Take the Seattle woman who drank half a fifth of whiskey virtually every day of her pregnancy and consequently gave birth to a baby suffering from fetal alcohol syndrome. She certainly did not consider herself a criminal. In fact, she turned around and sued Jim Beam. In one of those periodic miracles of civil justice, a federal jury found that the liquor company could not be held liable. But wait a minute—what about the mother?

An odd thought, perhaps—in what other crime does the perpetrator injure the victim by doing something perfectly legal to her own body? Moreover, unlike the effects of a robbery or an assault, the consequences of prenatal negligence are not immediate. The mother is not to be punished for harming a fetus—this would, after all, cover abortion—but for the delayed effect of threatening, injuring, or killing a baby. Then again, ordinary child neglect or abuse can also have a cumulative impact, but this does not absolve parents who starve their kids or feed them lead.

The key question is whether the mother is aware of the harm she is doing. It is obviously unjust to punish a woman who falls down the stairs during pregnancy for the damage such an accident might do to her baby. But a mother who knowingly and repeatedly endangers her baby's life through reckless action during pregnancy is no less guilty of neglect than one who abandons her child on the street, heedless of the consequences.
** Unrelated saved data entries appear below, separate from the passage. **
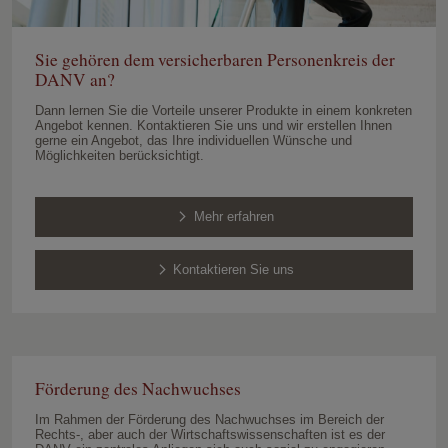
Sie gehören dem
versicherbaren Personenkreis der
DANV
an?
Dann lernen Sie die Vorteile unserer Produkte in einem konkreten
Angebot kennen. Kontaktieren Sie uns und wir erstellen Ihnen
gerne ein Angebot, das Ihre individuellen Wünsche und
Möglichkeiten berücksichtigt.
Mehr erfahren
Kontaktieren Sie uns
Förderung des Nachwuchses
Im Rahmen der Förderung des Nachwuchses im Bereich der
Rechts-, aber auch der Wirtschaftswissenschaften ist es der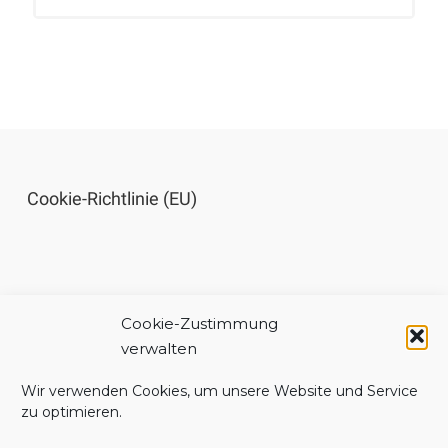
Cookie-Richtlinie (EU)
Cookie-Zustimmung
Impressum
verwalten
Wir verwenden Cookies, um unsere Website und Service
zu optimieren.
Indeed, she is arguably more culpable: A crack baby or an FAS infant is the product of not one decision but a whole string of them—the decision to engage in a potentially dangerous activity, the decision to have a child or to have sex without contraception, the decision to continue the hazardous behavior, the decision to carry the fetus to term.

It seems plausible to suggest that the threat of a criminal penalty would, in at least some instances, break one of the links in this chain. But regardless of deterrent value, the state has a legitimate role in punishing a mother who knowingly hurts her child, just as it should punish anyone who violates another person's rights. That, in short, is one answer to "What about the crack babies?" If we want government to mind its own business, we must clearly define what that business is.